Charles JG 1996. Leafhopper insecticide resistance management strategy. In: Bourdot GW, Suckling DM ed. Pesticide Resistance: Prevention and Management. New Zealand Plant Protection Society, Lincoln, New Zealand. Pp. 163-167.
Charles JG, Walker JTS, White V 1994. Resistance in Froggatt's apple leafhopper, Edwardsiana crataegi Douglas to azinphos-methyl. Proceedings of the 47th New Zealand Plant Protection Conference: 333-336.

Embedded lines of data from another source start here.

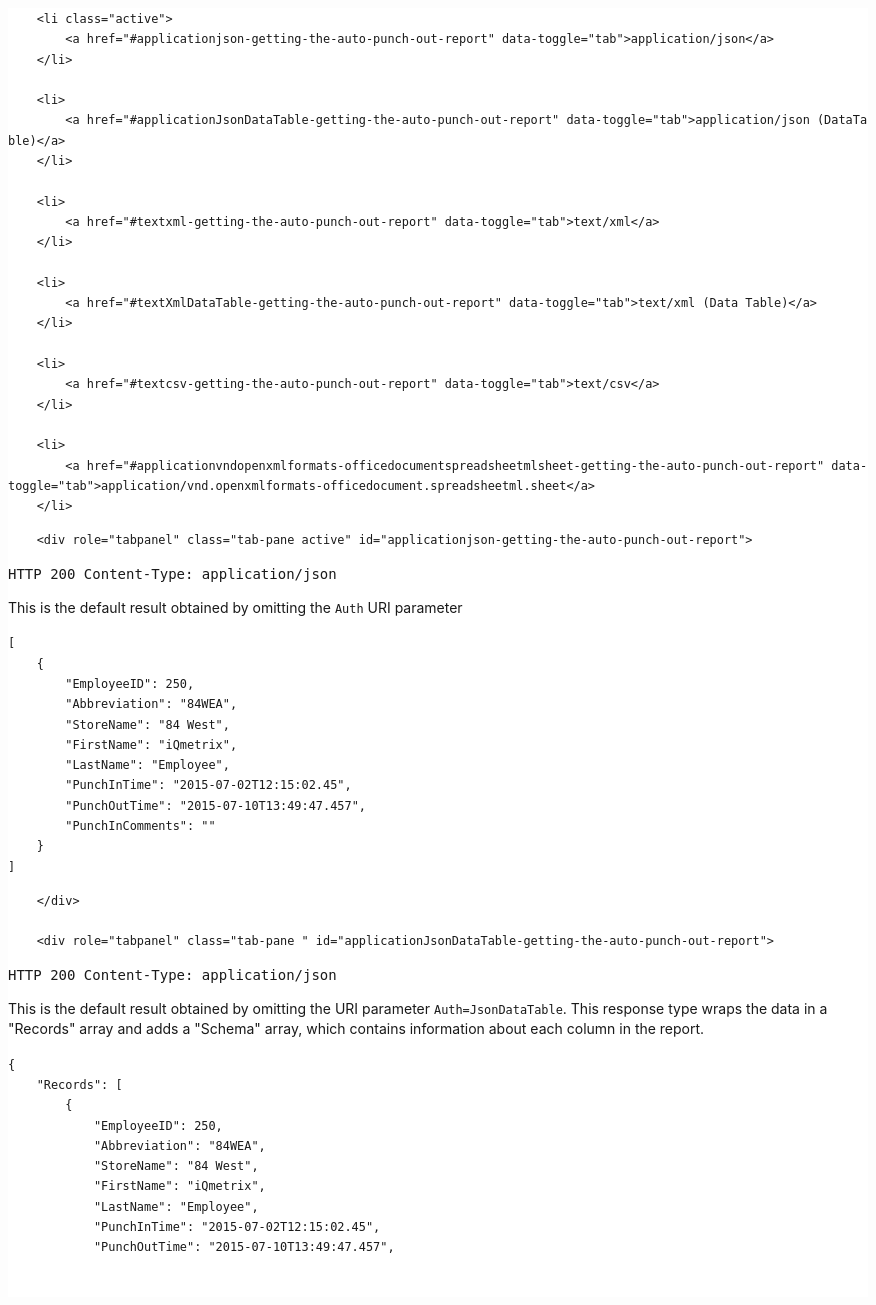         <li class="active">
            <a href="#applicationjson-getting-the-auto-punch-out-report" data-toggle="tab">application/json</a>
        </li>
    
        <li>
            <a href="#applicationJsonDataTable-getting-the-auto-punch-out-report" data-toggle="tab">application/json (DataTable)</a>
        </li>
    
        <li>
            <a href="#textxml-getting-the-auto-punch-out-report" data-toggle="tab">text/xml</a>
        </li>
    
        <li>
            <a href="#textXmlDataTable-getting-the-auto-punch-out-report" data-toggle="tab">text/xml (Data Table)</a>
        </li>
    
        <li>
            <a href="#textcsv-getting-the-auto-punch-out-report" data-toggle="tab">text/csv</a>
        </li>
    
        <li>
            <a href="#applicationvndopenxmlformats-officedocumentspreadsheetmlsheet-getting-the-auto-punch-out-report" data-toggle="tab">application/vnd.openxmlformats-officedocument.spreadsheetml.sheet</a>
        </li>
    
</ul>

<div class="tab-content"> 
    
        <div role="tabpanel" class="tab-pane active" id="applicationjson-getting-the-auto-punch-out-report">
             
<pre>HTTP 200 Content-Type: application/json</pre>
<p>This is the default result obtained by omitting the <code>Auth</code> URI parameter</p>
<pre><code class="language-csharp">[
    {
        "EmployeeID": 250,
        "Abbreviation": "84WEA",
        "StoreName": "84 West",
        "FirstName": "iQmetrix",
        "LastName": "Employee",
        "PunchInTime": "2015-07-02T12:15:02.45",
        "PunchOutTime": "2015-07-10T13:49:47.457",
        "PunchInComments": ""
    }
]</code></pre>      
            
        </div>
    
        <div role="tabpanel" class="tab-pane " id="applicationJsonDataTable-getting-the-auto-punch-out-report">
             
<pre>HTTP 200 Content-Type: application/json</pre>
<p>This is the default result obtained by omitting the URI parameter <code>Auth=JsonDataTable</code>. This response type wraps the data in a "Records" array and adds a "Schema" array, which contains information about each column in the report.
</p>
<pre><code class="language-csharp">{
    "Records": [
        {
            "EmployeeID": 250,
            "Abbreviation": "84WEA",
            "StoreName": "84 West",
            "FirstName": "iQmetrix",
            "LastName": "Employee",
            "PunchInTime": "2015-07-02T12:15:02.45",
            "PunchOutTime": "2015-07-10T13:49:47.457",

Doutt RL, Smith RF 1971. The Pesticide Syndrome - Diagnosis and Suggested Prophylaxis. In: Huffaker CB ed. Biological Control, Plenum, New York. Pp. 3-15.
Trammel K 1974. The white apple leafhopper in New York - insecticide resistance and current control status. Search Agriculture 4(8): 1-10.
Wood GA, Andersen MT, Forster RLS, Braithwaite M, Hall HK 1999. History of Boysenberry and Youngberry in New Zealand in relation to their problems with Boysenberry decline, the association of a fungal pathogen, and possibly a phytoplasma, with this disease. New Zealand Journal of Crop and Horticultural Science 27: 281-295.